Einschätzungen verschiedener Fachleute hätten diese Befürchtungen bestätigt. Das Fachwerk des Turms samt Glockenstuhl sei marode, die Balken seien zerfressen. Zudem sind die beiden Glocken laut Geistlichem etwa 90 Jahre alt. Damit hätten sie ihre erwartete Lebenszeit um rund 30 Jahre überschritten. "Die Glocken könnten beim Läuten zerspringen", erklärt Höck.

Um das zu verhindern, zumindest die Gefahr zu minimieren, werde derzeit nur die kleinere Glocke geläutet. Geschätzte 100 000 Euro soll die Sanierung des Turms kosten, neue Glocken samt Glockenstuhl weitere 25 000 Euro. Das Geld für Glocken und das Glockengerüst müsste die Kirchengemeinde selbst aufbringen, wie der Pfarrer sagt. Hinzu kämen 15 000 Euro Eigenanteil für die Sanierung des Turms. Es gebe gute Chancen, dass die restlichen 85 000 Euro gefördert würden. Wenn alles wie geplant laufe, übernehme das Land Brandenburg 50 Prozent der geschätzten 100 000 Euro Sanierungskosten für den Kirchturm. Die Landeskirche Berlin-Brandenburg-schlesische Oberlausitz könnte sich mit 20 000 Euro und der Kirchenkreis Niederlausitz mit 15 000 Euro beteiligen. "Ich bin optimistisch, dass das klappt", sagt Hans-Christoph Höck.

Auch das Benefizkonzert mit Reinhard Jahn und Peter Ewald am Sonntagnachmittag in der Niewitzer Kirche hat Geld in die Kasse gespült. Windräder könnten eine weitere Einnahmequelle sein. Auf der Dubener Platte, wo weitere Winkraftanlagen geplant seien, habe die Kirche ein Stück Land. "Der Verkauf der Fläche würde unsere Finanzen aufbessern", sagt der Pfarrer.
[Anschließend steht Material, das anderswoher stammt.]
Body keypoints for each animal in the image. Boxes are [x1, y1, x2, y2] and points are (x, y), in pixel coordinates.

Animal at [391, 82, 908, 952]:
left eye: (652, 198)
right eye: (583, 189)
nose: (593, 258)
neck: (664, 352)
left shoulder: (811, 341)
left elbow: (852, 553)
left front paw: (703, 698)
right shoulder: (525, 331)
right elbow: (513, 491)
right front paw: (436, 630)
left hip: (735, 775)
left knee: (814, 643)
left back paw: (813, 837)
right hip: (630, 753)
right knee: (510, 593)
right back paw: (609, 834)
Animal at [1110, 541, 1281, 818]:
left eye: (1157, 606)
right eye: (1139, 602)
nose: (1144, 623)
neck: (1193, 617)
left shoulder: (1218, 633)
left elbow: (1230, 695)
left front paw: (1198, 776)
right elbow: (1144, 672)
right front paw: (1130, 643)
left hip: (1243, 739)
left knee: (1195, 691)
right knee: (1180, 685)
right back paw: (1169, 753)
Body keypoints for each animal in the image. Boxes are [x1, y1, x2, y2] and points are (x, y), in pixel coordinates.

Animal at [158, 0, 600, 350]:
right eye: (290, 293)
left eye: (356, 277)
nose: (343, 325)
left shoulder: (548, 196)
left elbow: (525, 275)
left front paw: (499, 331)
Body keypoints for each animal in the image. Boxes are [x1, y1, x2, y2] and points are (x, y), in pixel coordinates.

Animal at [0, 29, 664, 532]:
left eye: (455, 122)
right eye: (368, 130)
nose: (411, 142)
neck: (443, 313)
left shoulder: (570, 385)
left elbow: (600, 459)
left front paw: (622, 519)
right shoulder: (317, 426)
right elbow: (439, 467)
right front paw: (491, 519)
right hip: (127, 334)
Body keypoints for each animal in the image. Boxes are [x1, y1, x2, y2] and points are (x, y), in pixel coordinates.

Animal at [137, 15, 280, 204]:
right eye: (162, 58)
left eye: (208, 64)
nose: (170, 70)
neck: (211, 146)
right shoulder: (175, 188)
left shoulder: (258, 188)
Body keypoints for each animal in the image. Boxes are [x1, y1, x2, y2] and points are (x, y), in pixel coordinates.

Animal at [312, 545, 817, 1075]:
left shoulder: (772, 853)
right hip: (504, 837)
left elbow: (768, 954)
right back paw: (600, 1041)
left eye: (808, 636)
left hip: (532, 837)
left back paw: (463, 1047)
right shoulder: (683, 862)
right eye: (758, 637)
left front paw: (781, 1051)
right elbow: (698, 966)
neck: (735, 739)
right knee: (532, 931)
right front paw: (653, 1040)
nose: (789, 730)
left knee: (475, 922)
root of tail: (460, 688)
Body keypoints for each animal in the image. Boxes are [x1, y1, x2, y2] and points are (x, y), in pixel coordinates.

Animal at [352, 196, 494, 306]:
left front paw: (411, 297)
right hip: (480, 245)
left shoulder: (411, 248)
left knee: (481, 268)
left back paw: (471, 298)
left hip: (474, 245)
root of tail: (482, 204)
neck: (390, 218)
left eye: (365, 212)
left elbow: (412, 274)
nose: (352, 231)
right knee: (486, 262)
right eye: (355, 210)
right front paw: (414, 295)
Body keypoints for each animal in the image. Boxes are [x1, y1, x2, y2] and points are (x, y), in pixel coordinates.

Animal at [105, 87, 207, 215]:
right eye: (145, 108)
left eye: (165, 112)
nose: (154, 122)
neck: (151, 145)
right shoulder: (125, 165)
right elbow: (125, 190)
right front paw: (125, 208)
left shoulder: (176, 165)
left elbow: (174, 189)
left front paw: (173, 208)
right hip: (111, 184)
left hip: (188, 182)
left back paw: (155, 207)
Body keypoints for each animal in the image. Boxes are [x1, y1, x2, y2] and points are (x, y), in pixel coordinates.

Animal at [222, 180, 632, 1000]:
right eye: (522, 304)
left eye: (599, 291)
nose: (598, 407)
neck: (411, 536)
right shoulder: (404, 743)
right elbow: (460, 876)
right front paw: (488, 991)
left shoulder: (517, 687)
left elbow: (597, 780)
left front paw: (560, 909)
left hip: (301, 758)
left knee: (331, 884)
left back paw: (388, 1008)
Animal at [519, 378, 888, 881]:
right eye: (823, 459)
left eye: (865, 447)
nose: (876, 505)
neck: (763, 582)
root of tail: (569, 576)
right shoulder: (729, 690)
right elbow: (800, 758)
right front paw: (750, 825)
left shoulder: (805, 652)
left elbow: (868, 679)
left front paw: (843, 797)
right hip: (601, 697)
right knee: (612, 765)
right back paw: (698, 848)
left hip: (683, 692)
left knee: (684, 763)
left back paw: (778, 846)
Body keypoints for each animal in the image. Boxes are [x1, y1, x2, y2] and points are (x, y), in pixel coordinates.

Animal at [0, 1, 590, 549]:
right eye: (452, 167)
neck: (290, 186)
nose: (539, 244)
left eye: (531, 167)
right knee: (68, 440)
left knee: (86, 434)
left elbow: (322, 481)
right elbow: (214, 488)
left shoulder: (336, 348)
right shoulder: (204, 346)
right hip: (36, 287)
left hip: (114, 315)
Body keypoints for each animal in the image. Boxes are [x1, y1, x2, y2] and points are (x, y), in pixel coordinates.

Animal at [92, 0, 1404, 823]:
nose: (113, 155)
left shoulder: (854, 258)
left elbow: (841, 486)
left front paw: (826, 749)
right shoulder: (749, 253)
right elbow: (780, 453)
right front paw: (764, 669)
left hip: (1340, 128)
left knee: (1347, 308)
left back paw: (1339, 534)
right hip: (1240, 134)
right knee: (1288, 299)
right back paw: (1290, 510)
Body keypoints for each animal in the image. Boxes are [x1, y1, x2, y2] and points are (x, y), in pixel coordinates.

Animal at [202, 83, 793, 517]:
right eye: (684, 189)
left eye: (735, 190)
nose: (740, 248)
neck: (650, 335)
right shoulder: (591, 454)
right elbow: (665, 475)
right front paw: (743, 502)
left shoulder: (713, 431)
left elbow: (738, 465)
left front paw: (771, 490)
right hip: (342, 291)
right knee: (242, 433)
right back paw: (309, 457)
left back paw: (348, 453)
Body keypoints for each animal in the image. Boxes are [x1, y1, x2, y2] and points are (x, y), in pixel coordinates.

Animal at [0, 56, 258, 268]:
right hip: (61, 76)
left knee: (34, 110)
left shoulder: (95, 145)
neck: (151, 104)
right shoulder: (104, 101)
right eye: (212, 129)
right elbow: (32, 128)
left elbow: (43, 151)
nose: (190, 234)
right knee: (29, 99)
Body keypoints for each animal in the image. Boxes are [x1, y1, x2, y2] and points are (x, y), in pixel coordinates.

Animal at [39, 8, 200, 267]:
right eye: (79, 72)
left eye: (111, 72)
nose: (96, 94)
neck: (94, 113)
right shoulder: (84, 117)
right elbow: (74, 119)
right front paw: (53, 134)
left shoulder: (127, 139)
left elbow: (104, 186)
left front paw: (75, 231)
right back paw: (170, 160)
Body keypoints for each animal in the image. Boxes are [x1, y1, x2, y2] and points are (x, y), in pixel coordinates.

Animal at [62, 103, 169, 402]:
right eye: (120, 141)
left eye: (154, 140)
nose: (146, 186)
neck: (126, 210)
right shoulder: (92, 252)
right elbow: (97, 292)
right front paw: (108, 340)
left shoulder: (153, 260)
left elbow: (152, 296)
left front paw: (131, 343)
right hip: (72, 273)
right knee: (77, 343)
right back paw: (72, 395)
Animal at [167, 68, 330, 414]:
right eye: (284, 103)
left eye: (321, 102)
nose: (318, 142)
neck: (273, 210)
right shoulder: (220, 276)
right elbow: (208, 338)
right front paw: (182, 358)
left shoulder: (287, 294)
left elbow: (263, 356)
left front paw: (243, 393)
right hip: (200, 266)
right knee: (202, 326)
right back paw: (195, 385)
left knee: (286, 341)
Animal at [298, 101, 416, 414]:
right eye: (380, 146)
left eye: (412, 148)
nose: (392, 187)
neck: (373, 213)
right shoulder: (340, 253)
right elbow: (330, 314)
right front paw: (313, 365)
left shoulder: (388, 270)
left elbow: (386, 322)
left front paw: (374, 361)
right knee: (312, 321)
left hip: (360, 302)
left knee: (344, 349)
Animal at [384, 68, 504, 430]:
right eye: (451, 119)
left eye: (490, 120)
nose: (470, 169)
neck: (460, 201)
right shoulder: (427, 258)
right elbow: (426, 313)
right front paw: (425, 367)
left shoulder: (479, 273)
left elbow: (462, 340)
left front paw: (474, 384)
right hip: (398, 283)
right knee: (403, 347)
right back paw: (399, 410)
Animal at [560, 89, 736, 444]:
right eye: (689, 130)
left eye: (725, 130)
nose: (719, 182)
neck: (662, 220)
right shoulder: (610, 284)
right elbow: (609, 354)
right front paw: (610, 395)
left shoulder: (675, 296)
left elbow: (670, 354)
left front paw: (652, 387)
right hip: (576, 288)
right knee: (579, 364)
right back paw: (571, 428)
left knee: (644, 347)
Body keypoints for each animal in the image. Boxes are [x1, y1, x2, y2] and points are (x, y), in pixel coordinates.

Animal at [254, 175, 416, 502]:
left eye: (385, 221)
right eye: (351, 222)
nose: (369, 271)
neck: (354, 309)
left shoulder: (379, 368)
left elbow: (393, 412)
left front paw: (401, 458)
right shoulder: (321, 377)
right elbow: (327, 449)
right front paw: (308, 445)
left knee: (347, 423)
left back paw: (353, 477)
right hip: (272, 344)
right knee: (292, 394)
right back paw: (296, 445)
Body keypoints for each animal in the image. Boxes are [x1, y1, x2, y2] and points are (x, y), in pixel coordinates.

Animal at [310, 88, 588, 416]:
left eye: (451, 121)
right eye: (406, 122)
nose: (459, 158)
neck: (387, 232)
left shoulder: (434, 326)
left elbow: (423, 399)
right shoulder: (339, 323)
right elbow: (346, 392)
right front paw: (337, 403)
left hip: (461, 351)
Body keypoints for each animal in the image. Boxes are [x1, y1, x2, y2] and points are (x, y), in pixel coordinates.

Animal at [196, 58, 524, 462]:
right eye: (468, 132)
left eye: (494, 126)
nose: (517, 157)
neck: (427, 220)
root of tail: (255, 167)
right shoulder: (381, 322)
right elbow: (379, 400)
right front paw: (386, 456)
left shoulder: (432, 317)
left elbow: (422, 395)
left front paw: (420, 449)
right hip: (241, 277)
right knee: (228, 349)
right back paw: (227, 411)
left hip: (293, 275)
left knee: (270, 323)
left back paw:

Er geht davon aus, dass mit der Sanierung des Kirchturms samt neuer Glocken und Glockenturm im nächsten Jahr begonnen wird. Zuversichtlich macht ihn auch, "dass die Niewitzer an ihrer Kirche hängen. Die Gottesdienste dort sind prozentual besser besucht als etwa in Lübben." Der Turm des Gotteshauses in der Gemeinde Bersteland sei nicht der einzige Sanierungsfall des Gebäudes. Zwar sei die Kirche nicht vom Einsturz bedroht, dennoch müsse auch sie saniert werden. Auf etwa 730 000 Euro werden die gesamten Baukosten geschätzt. Weil eine Förderung zumindest im nächsten Jahr aussichtslos sei, konzentriere sich die Kirchengemeinde vorerst auf die Sanierung des Kirchenturms.